It's not possible to cheat, because none of the questions involve memorisation and they never give out past paper markschemes. There's nothing I could take into the exam that would help.

Also I don't want to cheat.


There's nothing I could've taken into my tests that could've helped me either because even with a solved problem in my face I still didn't know how to solve anything.

If you don't want to cheat...well it's all you then. But I'd rather cheat than take any consequences (ignoring the one you can get for cheating but getting caught is easy unless your teacher's face is like right in front of you)...

Your exams are in 5 weeks so you can try to turn things around by then. If not, you only have one option.

You're in high school, right?

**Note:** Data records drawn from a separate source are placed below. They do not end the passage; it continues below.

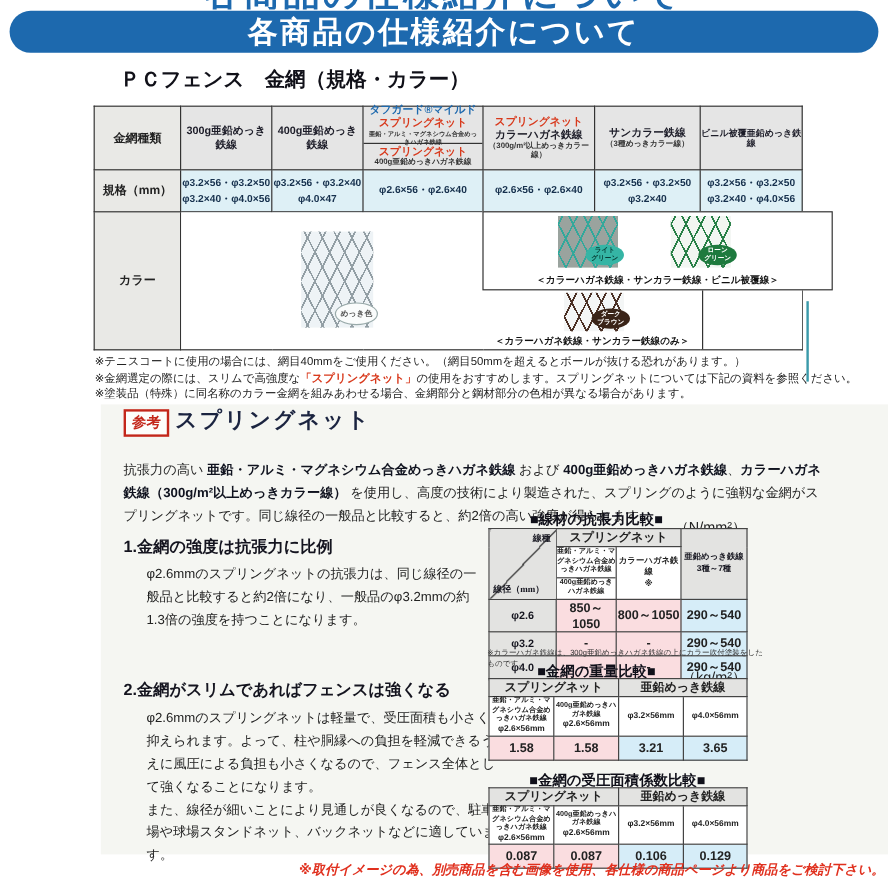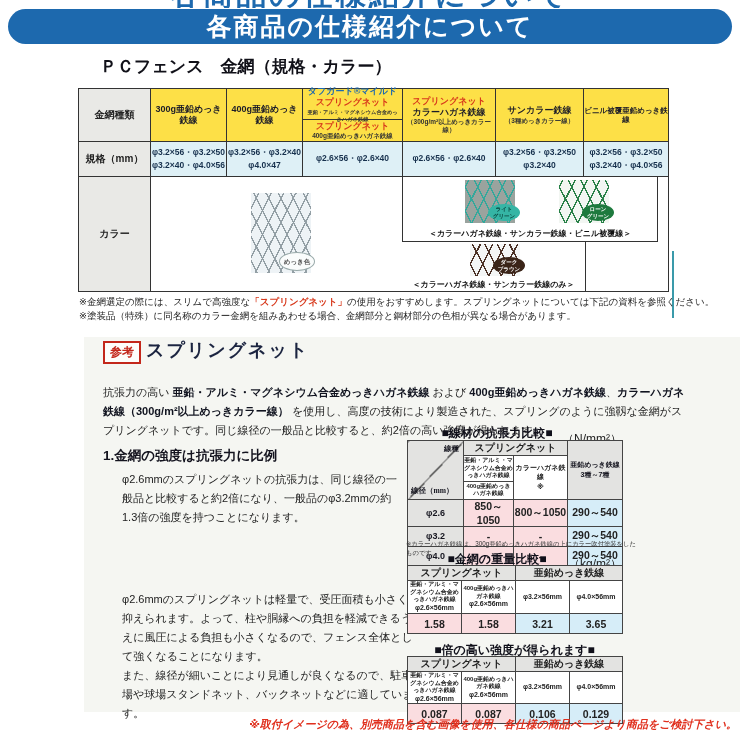--- a/index.html
+++ b/index.html
@@ -19,21 +19,21 @@
   .title-row{position:absolute;top:55px;left:100px;width:596px;display:flex;
              justify-content:space-between;align-items:flex-end;}
   .sec-title{font-size:17px;font-weight:bold;color:#101018;}
   .sec-sub{font-size:12px;font-weight:bold;color:#101018;}
 
   
   table{border-collapse:collapse;table-layout:fixed;}
   .main-table{position:absolute;top:88px;left:78px;width:590px;}
   .main-table th,.main-table td{border:1px solid #333;padding:0;text-align:center;vertical-align:middle;}
   .main-table .rowlab{background:#e9e9e6;font-size:10px;font-weight:bold;color:#222;}
-  .mt-head th{background:#fde047;height:52px;font-weight:bold;}
+  .mt-head th{background:#e5e5e5;height:52px;font-weight:bold;}
   .hname{font-size:9px;font-weight:bold;color:#1c1c28;line-height:1.25;}
   .hname.small{font-size:7.5px;}
   .hsub{font-size:6.5px;font-weight:bold;color:#333;line-height:1.2;}
   .red-t{color:#d8391c;}
   .blue-t{color:#1d69ae;}
   .split-cell{padding:0;}
   .split-top{height:30px;border-bottom:1px solid #333;display:flex;flex-direction:column;justify-content:center;}
   .split-top .hsub{font-size:5.5px;transform:scale(.95);}
   .split-bot{height:21px;display:flex;flex-direction:column;justify-content:center;}
   .mt-spec td{background:#def0f6;height:34px;}
@@ -46,21 +46,21 @@
      repeating-linear-gradient(63deg,transparent 0 5px,var(--mesh,#888) 5px 6.4px,transparent 6.4px 11px),
      repeating-linear-gradient(-63deg,transparent 0 5px,var(--mesh,#888) 5px 6.4px,transparent 6.4px 11px);}
   .oval{position:absolute;border-radius:50%;display:flex;align-items:center;justify-content:center;
         text-align:center;font-weight:bold;white-space:pre-line;line-height:1.15;z-index:2;}
   .oval-plate{width:34px;height:17px;right:-4px;bottom:2px;font-size:6.5px;
               background:#fafcfc;color:#555;border:1px solid #9aa;}
   .oval-sm{width:32px;height:17px;right:-5px;bottom:2px;font-size:5.5px;}
   .oval-lg{background:#35b5a5;color:#073d36;}
   .oval-lawn{background:#1e7a3e;color:#fff;}
   .oval-db{background:#3a2418;color:#fff;}
-  .cg-topbox{position:absolute;left:251px;top:-1px;width:256px;height:66px;border:1px solid #333;
+  .cg-topbox{position:absolute;left:251px;top:-1px;width:292px;height:66px;border:1px solid #333;
              background:#fff;box-sizing:border-box;}
   .cg-swrow{position:relative;height:48px;}
   .cg-botgroup{position:absolute;left:251px;top:65px;width:184px;height:49px;
                border-right:1px solid #333;box-sizing:border-box;}
   .caption{position:absolute;left:0;right:0;font-size:8px;font-weight:bold;color:#111;text-align:center;}
 
   
   .notes{position:absolute;top:295px;left:79px;width:640px;}
   .note-line{font-size:9.5px;color:#222;line-height:13.5px;}
   .note-em{color:#d8391c;font-weight:bold;}
@@ -217,32 +217,34 @@
           <div class="caption" style="bottom:1px;">＜カラーハガネ鉄線・サンカラー鉄線のみ＞</div>
         </div>
       </td>
     </tr>
   </tbody>
     </table>
 
   <div class="teal-line"></div>
 
   <div class="notes">
+    <div class="note-line">※テニスコートに使用の場合には、網目40mmをご使用ください。（網目50mmを超えるとボールが抜ける恐れがあります。）</div>
     <div class="note-line"><span>※金網選定の際には、スリムで高強度な</span><span class="note-em">「スプリングネット」</span><span>の使用をおすすめします。スプリングネットについては下記の資料を参照ください。</span></div>
     <div class="note-line">※塗装品（特殊）に同名称のカラー金網を組みあわせる場合、金網部分と鋼材部分の色相が異なる場合があります。</div>
   </div>
 
   <div class="panel"></div>
   <div class="ref-badge">参考</div>
   <div class="ref-heading">スプリングネット</div>
   <p class="ref-para"><span>抗張力の高い </span><span class="b">亜鉛・アルミ・マグネシウム合金めっきハガネ鉄線</span><span> および </span><span class="b">400g亜鉛めっきハガネ鉄線</span><span>、</span><span class="b">カラーハガネ鉄線（300g/m²以上めっきカラー線）</span><span> を使用し、高度の技術により製造された、スプリングのように強靱な金網がスプリングネットです。同じ線径の一般品と比較すると、約2倍の高い強度が得られます。</span></p>
 
   <div class="sub-heading" style="left:103px;top:447px;">1.金網の強度は抗張力に比例</div>
   <div class="sub-body" style="left:122px;top:470px;width:280px;">φ2.6mmのスプリングネットの抗張力は、同じ線径の一般品と比較すると約2倍になり、一般品のφ3.2mmの約1.3倍の強度を持つことになります。</div>
 
+  <div class="sub-heading" style="left:103px;top:566px;">2.金網がスリムであればフェンスは強くなる</div>
   <div class="sub-body" style="left:122px;top:590px;width:292px;">
     <span>φ2.6mmのスプリングネットは軽量で、受圧面積も小さく抑えられます。よって、柱や胴縁への負担を軽減できるうえに風圧による負担も小さくなるので、フェンス全体として強くなることになります。</span><br>
     <span>また、線径が細いことにより見通しが良くなるので、駐車場や球場スタンドネット、バックネットなどに適しています。</span>
   </div>
 
   <div class="tbl-title" style="left:407px;top:425px;width:180px;">■線材の抗張力比較■</div>
   <div class="tbl-unit" style="left:560px;top:431px;width:62px;">（N/mm²）</div>
   <table class="cmp" style="left:407px;top:440px;width:215px;">
     <colgroup>
         <col style="width:56px">
@@ -322,21 +324,21 @@
     </tr>
     <tr>
       <td class="pink val">1.58</td>
       <td class="pink val">1.58</td>
       <td class="blue val">3.21</td>
       <td class="blue val">3.65</td>
     </tr>
   </tbody>
     </table>
 
-  <div class="tbl-title" style="left:407px;top:642px;width:215px;">■倍の高い強度が得られます■</div>
+  <div class="tbl-title" style="left:407px;top:642px;width:215px;">■金網の受圧面積係数比較■</div>
   <table class="cmp" style="left:407px;top:656px;width:215px;">
     <colgroup>
         <col style="width:54px">
         <col style="width:54px">
         <col style="width:54px">
         <col style="width:53px">
       </colgroup>
     <tbody>
         <tr>
       <th class="gray grp" colspan="2">スプリングネット</th>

The risks and consequences of cheating are inconsequential. In university, you run the risk of being withdrawn from the school and a note in your transcript.

You have 5 weeks, plenty of time to learn a course from beginning to end (assuming it's the only one you're afraid of failing). Some things that should help:

-Study in a group. White board, marker, the whole thing. It get easier to comprehend how to do a problem when you see how your peers are going about it.

-Utilize office hours. Your professors should have some period of time when they're available to help you.

-For the most part, become a hermit, both in real life and on the internet. No facebook, dates, VGC, texting, instant messaging, bowling, whatever. Plenty of time to do all that after finals.

-Manage your time wisely. Make a daily study plan...ie. Cover chapter 1 on Thursday, chapter 1 questions on Friday, saturday chapter 2 and so on.

-Don't worry about it. Wasting time worrying about it is an ineffcient usage of time and energy.